In most jurisdictions, the parties will have to satisfy the relevant competition authority before closing that their proposed transaction will not eliminate or restrict competition. The competition authority usually has around 30 days to complete its preliminary review and to either give its clearance or, if it still has concerns about the transaction's anti-competitive effect, confirm that it is proceeding to a more thorough investigation, in which case the process may be extended by a further 60-120 days generally (and sometimes longer still), thus extending the transaction timetable considerably.
Certain countries, such as India and China, also apply restrictions on the price at which equity interests in a joint venture company may be sold by a foreign entity to a local purchaser.
Many foreign insurers do not make the situation any easier on an exit by entering into poorly drafted joint venture agreements. Problems arise most commonly with confidentiality and transfer clauses.
There is invariably included in a joint venture agreement a clause requiring the parties to keep confidential information relating to the business or customers or affairs of the joint venture company, subject to limited exceptions.
An insurer with one eye on its exit strategy should ensure that one such exception permits the provision of information relating to the joint venture company (including a copy of the joint venture agreement) to a potential purchaser of its stake. This allows the selling shareholder to progress negotiations with the prospective purchaser without having to notify or seek the permission of its joint venture partners whose involvement at this early stage may be unhelpful as it would allow them time to devise a strategy to block the sale, or extract value from the outgoing shareholder in return for the grant of relevant waivers and consents, or seek to negotiate with the prospective purchaser a revised joint venture agreement prior to signing the sale and purchase documentation, resulting in delays to completion.

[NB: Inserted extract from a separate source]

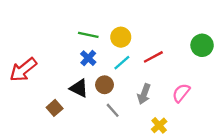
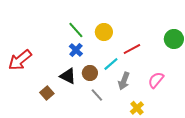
green line: (88, 35) -> (76, 30), turned 36
cyan line: (122, 63) -> (111, 64), moved

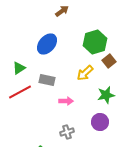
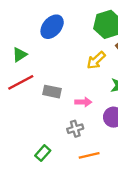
gray rectangle: (47, 80) -> (52, 92), moved
pink arrow: (66, 101) -> (83, 102), moved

A well-drafted joint venture agreement typically provides that, having agreed the terms of a deal with a third party, an outgoing shareholder will be obliged to offer round its shares on the same terms to its joint venture partners, who have the option to buy the outgoing shareholder's shares or decline the offer, in which case the outgoing shareholder will be free to sell its shares to the third party on the agreed terms. Crucially, the outgoing shareholder can force through a sale, either to the third party or its joint venture partners.
Unfortunately, however, the drafting in relation to the sale process in many joint venture agreements is deficient in some way. These defects in the drafting require the outgoing shareholder to seek waivers or consents from its partners to vary or clarify the relevant drafting, presenting them with an opportunity either to prevent the sale by refusing to grant such waivers and consents or to extract value from the outgoing shareholder in return for their grant.
The complexities outlined above can all serve to make it very difficult for a foreign insurer to exit an Asian joint venture. Indeed, it is not unusual for an exit to take one or even two years to implement. However, by giving due attention to exit strategy at the outset of the investment, and by ensuring that the joint venture agreement is drafted in a way which not only facilitates the exit process but also enables the foreign insurer to control it, risks can be mitigated.